Once we started seeing more patients qualify for Medicaid, they were able to come in, and we were able to start getting them caught up on their preventive screenings and health promotion activities, and just be able to treat their chronic illnesses that had been neglected.

The increased funds for Medicaid services brought more revenue into the clinic, so that allowed us to hire more people here. It also allowed us to do some other things in the community to promote healthy living.

JEROME CLINE: We have a farmers market every Saturday.

VICKI HATFIELD: We also had community gardens start. And we see more people growing their own vegetables.

JEROME CLINE: We have a community 5K almost every month.

And then we have a community health worker program. It’s certainly a lot cheaper to keep people healthy at home than it is once they get into the system.

VICKI HATFIELD: Now, as we watch what’s happening with possible repeal or replacement of the Affordable Care Act, it’s very concerning. I know patients are concerned, particularly patients who had chronic diseases that now they’re able to get medications for, or patients who need annual screening.

CONNIE SUE MAHON, Patient, Williamson Health & Wellness Center: I have got a head injury. I have got a sleeping disorder. I have got back problems. I have got knee problems. I have panic attacks.

My name is Connie Sue Mahon. We need the medical. And if they take it, it’s going to hurt a lot of families in West Virginia. President Trump promised us a better plan. And we all voted to get him in there because we thought he’d do this country better. But if we ain’t got that medical, we won’t have nothing. And that’s how people in Mingo County live.

JERINEL TAYLOR, Patient, Williamson Health & Wellness Center: My name is Jerinel Taylor. I’m 58 years old. I have diabetes.

You have to have the medication to keep the diabetes down. If you don’t, you lose your eyes, your kidneys, and all this stuff. So I try to keep up with it.

I started receiving the Medicaid after the Obamacare, the Affordable Care Act, or whatever it was called. With the care I receive here, my numbers have come down, my blood pressure, and they keep everything pretty much took care of for me — the mammograms and all the cancer screenings that I need.

Affordable Care Act has helped me, but it has hurt other people, especially people like my brother. It’s hurt him. And he works hard. And then they take it out of his taxes because he doesn’t have insurance. He can’t afford the insurance under the Affordable Care Act. So, it has hurt him. So, if they drop me, they drop me.

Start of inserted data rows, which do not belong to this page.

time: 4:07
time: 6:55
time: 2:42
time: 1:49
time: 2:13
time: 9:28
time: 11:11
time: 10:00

JEROME CLINE: Thinking about the possible changes to the health care system and the drive to save money with Medicaid, I’m not sure if there’s an accounting of these people now seeking their primary care through the E.R.s When they come here and pay a small co-pay, vs. going to the E.R., and all of a sudden, it’s a $2,000 bill.

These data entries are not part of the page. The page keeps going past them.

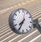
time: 7:34
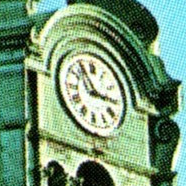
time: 2:54
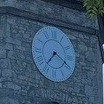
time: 7:19
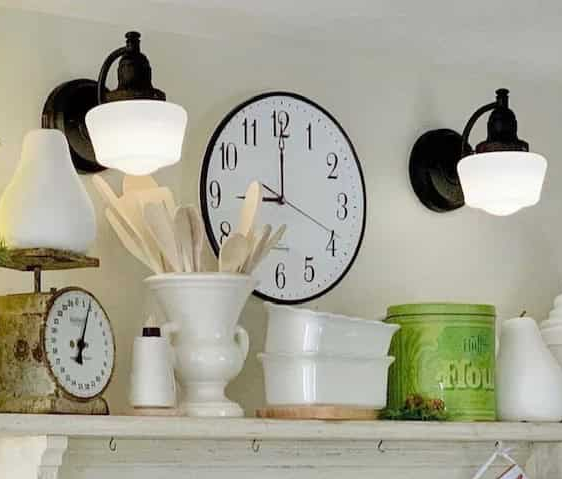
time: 9:00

REBECCA HICKS: About two years ago, I had been in the hospital, like in the mental ward for my mental health, at least 25 times. And now I haven’t had to be hospitalized for over two years, because of all the doctors here that has helped me so much.

JEROME CLINE: Especially now, with the drug epidemic around here, what are we going to do with the people who have found an improved quality of life, and they have moved beyond, you know, a life of addiction, and we have got them into recovery? If we curtail that treatment, what potentially happens to those patients?

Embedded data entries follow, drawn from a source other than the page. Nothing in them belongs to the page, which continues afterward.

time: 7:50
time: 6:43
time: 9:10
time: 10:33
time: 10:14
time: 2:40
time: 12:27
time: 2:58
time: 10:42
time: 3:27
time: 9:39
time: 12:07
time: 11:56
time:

VICKI HATFIELD: I would like to see the Medicaid expansion continue. I would like to see also a revision for some of the premiums.

I have some patients who did not qualify for Medicaid expansion, but they also could not afford the premium and the deductible. I think that needs to be revisited.

I think there are good parts to the program, but there are also some things that do need improvement.

REBECCA HICKS: I would tell the politicians that they might want to think real hard about it and take a break from it a little bit until they know more about it. Because what they’re dealing is: If they take health care away from somebody that’s an addict, they’re going to resort to worser things.

I chose those people. I put my faith in those people that they would make this place better, not take away the only things that were helping this area.